◆ Exercise objective
Working from the top of the records below, reproduce each line exactly, ending once you have written the line containing "(rectangle (start -1.27 -7.493)".

====== Data extract

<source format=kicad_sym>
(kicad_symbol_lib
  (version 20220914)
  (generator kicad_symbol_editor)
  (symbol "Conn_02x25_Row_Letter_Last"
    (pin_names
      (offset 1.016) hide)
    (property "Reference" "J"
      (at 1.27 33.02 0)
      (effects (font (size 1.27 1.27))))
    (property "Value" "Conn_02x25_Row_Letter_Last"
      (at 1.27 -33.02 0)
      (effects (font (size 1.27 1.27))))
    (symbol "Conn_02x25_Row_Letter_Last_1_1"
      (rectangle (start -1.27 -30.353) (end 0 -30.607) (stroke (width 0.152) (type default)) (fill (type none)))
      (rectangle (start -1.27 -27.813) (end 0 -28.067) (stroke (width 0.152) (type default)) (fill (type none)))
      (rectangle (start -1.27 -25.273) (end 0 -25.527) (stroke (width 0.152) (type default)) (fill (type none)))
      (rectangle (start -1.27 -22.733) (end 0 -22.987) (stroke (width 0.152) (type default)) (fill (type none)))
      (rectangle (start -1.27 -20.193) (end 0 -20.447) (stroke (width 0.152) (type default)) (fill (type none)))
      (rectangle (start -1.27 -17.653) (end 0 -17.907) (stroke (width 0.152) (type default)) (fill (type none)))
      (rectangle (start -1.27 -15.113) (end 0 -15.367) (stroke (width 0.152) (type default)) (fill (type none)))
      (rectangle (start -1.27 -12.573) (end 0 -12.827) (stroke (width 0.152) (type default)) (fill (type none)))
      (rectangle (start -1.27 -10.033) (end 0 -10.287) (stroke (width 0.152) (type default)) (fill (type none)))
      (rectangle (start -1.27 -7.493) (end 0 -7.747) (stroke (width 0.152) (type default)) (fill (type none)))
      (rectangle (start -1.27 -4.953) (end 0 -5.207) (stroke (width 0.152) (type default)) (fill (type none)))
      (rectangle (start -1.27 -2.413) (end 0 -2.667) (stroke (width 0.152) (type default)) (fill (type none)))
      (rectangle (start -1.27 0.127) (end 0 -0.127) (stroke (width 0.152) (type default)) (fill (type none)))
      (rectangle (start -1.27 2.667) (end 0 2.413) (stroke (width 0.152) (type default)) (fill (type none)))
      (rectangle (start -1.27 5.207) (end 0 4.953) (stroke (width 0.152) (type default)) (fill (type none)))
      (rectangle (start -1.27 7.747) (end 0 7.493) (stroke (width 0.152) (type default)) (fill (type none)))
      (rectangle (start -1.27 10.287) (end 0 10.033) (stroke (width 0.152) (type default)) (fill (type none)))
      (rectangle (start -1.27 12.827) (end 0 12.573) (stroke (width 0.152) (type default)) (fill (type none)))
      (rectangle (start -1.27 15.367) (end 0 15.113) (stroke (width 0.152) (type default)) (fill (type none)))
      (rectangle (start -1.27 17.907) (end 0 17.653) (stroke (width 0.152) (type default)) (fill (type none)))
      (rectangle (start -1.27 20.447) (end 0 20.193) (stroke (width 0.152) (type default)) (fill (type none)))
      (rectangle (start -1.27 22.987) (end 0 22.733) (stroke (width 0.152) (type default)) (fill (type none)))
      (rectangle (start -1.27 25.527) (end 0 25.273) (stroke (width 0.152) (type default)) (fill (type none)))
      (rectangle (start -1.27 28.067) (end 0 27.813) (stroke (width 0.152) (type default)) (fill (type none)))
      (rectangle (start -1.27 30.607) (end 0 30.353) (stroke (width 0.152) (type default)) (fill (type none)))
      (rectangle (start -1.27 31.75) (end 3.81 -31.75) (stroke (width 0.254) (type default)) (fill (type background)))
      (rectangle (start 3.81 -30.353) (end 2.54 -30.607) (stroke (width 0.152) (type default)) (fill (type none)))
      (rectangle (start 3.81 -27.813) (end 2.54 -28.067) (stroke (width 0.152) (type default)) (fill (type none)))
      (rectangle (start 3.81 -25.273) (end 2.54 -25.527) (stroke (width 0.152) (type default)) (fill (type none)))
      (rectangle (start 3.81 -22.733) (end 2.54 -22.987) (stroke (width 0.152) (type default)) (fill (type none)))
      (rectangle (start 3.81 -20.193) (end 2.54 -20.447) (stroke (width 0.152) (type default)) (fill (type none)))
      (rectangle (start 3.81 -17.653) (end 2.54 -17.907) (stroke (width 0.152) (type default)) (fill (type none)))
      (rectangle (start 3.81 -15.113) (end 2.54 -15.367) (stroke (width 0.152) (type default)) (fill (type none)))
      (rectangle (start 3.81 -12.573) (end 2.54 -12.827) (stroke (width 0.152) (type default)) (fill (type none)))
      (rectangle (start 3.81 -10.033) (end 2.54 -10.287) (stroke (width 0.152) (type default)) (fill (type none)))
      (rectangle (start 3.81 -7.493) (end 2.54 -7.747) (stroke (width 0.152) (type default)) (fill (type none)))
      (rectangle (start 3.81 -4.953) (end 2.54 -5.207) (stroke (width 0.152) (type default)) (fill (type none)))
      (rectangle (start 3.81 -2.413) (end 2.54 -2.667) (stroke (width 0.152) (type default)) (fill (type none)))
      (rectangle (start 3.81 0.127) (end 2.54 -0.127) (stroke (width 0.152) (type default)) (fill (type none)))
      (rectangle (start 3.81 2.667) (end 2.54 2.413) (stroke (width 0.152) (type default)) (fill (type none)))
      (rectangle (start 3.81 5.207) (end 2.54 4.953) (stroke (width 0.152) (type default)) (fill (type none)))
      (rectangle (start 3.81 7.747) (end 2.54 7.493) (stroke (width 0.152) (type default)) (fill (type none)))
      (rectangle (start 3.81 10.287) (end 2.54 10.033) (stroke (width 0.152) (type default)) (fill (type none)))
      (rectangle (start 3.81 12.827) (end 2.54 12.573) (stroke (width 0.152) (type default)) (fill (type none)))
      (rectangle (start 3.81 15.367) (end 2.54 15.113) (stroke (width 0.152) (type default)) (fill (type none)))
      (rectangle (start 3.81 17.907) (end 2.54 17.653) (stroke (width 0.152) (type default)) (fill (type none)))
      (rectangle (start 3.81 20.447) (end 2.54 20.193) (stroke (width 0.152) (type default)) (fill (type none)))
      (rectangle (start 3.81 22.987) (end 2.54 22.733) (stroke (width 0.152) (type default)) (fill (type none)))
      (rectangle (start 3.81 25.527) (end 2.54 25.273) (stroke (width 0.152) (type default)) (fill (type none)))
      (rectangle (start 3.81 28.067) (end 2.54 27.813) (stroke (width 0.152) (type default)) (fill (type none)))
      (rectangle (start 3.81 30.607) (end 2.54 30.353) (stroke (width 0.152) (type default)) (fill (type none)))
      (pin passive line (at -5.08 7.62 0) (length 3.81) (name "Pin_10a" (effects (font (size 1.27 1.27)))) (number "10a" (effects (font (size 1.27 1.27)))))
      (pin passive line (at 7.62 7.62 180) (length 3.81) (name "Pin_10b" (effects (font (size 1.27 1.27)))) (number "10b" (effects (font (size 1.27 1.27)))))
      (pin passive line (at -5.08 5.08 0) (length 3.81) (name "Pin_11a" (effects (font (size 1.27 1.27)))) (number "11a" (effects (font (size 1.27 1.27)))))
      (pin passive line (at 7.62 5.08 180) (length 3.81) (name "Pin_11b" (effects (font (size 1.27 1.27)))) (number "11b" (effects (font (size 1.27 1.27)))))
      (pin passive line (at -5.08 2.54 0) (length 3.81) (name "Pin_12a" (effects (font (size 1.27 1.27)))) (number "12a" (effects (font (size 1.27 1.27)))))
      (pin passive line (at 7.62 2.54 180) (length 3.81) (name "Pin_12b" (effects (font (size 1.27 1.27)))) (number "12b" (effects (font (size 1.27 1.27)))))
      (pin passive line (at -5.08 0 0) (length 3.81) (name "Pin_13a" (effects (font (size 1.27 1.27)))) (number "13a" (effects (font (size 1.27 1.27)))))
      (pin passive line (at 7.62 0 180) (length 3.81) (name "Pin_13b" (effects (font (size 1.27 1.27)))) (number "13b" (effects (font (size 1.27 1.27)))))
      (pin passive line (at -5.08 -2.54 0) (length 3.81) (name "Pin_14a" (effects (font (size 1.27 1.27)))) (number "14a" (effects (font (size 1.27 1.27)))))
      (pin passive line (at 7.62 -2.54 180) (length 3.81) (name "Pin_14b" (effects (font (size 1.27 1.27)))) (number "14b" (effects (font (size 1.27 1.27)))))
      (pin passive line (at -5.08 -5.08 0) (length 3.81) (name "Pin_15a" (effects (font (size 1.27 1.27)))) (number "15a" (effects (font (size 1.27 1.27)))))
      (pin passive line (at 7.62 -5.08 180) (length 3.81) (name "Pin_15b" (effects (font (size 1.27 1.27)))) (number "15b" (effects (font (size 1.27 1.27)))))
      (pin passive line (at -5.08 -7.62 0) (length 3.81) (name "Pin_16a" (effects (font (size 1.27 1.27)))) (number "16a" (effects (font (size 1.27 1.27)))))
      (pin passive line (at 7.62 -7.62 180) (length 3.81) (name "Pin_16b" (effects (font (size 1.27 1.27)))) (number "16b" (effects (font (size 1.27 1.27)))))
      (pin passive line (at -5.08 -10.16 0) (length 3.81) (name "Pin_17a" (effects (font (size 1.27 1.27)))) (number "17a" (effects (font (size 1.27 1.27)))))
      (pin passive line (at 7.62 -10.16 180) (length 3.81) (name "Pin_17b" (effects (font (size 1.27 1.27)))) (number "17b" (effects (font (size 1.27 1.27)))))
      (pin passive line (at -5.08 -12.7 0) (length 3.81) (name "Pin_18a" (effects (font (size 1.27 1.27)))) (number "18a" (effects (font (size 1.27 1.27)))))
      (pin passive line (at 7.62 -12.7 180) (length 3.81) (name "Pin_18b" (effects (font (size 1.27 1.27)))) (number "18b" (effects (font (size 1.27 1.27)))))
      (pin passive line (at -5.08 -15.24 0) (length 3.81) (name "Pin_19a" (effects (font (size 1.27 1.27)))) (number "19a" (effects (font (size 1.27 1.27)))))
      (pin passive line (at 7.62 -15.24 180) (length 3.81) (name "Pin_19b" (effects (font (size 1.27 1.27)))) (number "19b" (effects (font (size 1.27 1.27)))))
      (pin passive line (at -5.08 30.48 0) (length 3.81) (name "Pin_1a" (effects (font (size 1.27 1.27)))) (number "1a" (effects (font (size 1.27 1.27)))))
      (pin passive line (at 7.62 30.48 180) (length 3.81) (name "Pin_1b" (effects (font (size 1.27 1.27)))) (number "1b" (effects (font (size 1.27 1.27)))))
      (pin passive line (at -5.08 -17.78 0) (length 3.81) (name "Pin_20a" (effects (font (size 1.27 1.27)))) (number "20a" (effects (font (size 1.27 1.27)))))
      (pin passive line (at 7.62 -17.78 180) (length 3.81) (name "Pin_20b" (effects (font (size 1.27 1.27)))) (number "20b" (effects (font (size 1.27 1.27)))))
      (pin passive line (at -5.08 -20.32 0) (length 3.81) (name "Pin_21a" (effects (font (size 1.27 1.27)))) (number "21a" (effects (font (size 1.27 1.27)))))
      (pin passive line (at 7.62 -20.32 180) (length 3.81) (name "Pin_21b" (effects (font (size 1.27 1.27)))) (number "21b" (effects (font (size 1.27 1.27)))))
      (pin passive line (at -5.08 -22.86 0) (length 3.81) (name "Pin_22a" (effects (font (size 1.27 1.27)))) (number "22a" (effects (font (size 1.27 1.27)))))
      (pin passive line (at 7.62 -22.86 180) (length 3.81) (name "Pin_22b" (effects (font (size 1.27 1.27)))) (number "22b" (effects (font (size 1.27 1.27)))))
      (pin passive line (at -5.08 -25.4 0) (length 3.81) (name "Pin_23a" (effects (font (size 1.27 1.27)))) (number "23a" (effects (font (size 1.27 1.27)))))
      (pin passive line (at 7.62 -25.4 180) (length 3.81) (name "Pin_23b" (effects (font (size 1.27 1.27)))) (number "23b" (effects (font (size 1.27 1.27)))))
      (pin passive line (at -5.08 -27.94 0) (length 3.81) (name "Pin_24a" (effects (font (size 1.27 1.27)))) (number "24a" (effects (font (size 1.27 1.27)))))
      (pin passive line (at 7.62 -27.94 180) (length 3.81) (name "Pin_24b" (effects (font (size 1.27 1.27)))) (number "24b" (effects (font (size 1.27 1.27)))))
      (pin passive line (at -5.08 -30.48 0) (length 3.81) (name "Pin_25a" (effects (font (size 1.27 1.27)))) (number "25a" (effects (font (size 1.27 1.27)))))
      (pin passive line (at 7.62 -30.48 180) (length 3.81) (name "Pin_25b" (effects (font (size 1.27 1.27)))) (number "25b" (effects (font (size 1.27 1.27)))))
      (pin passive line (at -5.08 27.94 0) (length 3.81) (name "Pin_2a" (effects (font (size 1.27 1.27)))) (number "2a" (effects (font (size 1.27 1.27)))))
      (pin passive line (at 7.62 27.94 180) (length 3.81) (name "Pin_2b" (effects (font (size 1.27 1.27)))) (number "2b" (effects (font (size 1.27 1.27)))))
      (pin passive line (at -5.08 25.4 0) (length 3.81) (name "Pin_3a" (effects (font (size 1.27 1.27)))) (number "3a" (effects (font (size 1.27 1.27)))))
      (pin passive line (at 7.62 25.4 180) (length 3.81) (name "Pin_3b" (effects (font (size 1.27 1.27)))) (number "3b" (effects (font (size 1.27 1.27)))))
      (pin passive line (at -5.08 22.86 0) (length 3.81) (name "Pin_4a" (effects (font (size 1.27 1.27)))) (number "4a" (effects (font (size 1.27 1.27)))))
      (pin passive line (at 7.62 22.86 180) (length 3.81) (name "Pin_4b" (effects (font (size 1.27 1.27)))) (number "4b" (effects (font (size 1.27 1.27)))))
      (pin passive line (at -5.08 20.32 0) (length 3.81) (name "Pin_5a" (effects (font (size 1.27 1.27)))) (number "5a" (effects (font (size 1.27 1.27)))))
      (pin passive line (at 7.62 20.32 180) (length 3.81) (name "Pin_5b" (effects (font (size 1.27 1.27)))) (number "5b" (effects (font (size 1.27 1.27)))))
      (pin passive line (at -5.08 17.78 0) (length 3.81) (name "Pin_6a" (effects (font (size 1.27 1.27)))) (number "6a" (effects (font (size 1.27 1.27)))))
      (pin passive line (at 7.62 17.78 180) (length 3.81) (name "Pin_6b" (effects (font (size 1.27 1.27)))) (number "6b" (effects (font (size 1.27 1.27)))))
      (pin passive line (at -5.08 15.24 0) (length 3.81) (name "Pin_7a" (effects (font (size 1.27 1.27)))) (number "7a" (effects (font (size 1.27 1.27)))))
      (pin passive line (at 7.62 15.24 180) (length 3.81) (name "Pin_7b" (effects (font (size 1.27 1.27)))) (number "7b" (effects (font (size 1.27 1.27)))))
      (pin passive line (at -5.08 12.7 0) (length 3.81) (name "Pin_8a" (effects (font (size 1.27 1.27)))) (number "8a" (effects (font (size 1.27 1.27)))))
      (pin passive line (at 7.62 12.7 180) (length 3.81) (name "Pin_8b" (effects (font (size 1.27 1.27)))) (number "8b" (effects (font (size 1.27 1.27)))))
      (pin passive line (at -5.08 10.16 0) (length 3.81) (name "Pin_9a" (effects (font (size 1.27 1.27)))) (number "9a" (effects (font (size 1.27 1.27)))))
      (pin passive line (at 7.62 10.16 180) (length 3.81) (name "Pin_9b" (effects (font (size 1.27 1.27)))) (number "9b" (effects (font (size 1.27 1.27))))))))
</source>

============

◆ Solution to the problem
<source format=kicad_sym>
(kicad_symbol_lib
  (version 20220914)
  (generator kicad_symbol_editor)
  (symbol "Conn_02x25_Row_Letter_Last"
    (pin_names
      (offset 1.016) hide)
    (property "Reference" "J"
      (at 1.27 33.02 0)
      (effects (font (size 1.27 1.27))))
    (property "Value" "Conn_02x25_Row_Letter_Last"
      (at 1.27 -33.02 0)
      (effects (font (size 1.27 1.27))))
    (symbol "Conn_02x25_Row_Letter_Last_1_1"
      (rectangle (start -1.27 -30.353) (end 0 -30.607) (stroke (width 0.152) (type default)) (fill (type none)))
      (rectangle (start -1.27 -27.813) (end 0 -28.067) (stroke (width 0.152) (type default)) (fill (type none)))
      (rectangle (start -1.27 -25.273) (end 0 -25.527) (stroke (width 0.152) (type default)) (fill (type none)))
      (rectangle (start -1.27 -22.733) (end 0 -22.987) (stroke (width 0.152) (type default)) (fill (type none)))
      (rectangle (start -1.27 -20.193) (end 0 -20.447) (stroke (width 0.152) (type default)) (fill (type none)))
      (rectangle (start -1.27 -17.653) (end 0 -17.907) (stroke (width 0.152) (type default)) (fill (type none)))
      (rectangle (start -1.27 -15.113) (end 0 -15.367) (stroke (width 0.152) (type default)) (fill (type none)))
      (rectangle (start -1.27 -12.573) (end 0 -12.827) (stroke (width 0.152) (type default)) (fill (type none)))
      (rectangle (start -1.27 -10.033) (end 0 -10.287) (stroke (width 0.152) (type default)) (fill (type none)))
      (rectangle (start -1.27 -7.493) (end 0 -7.747) (stroke (width 0.152) (type default)) (fill (type none)))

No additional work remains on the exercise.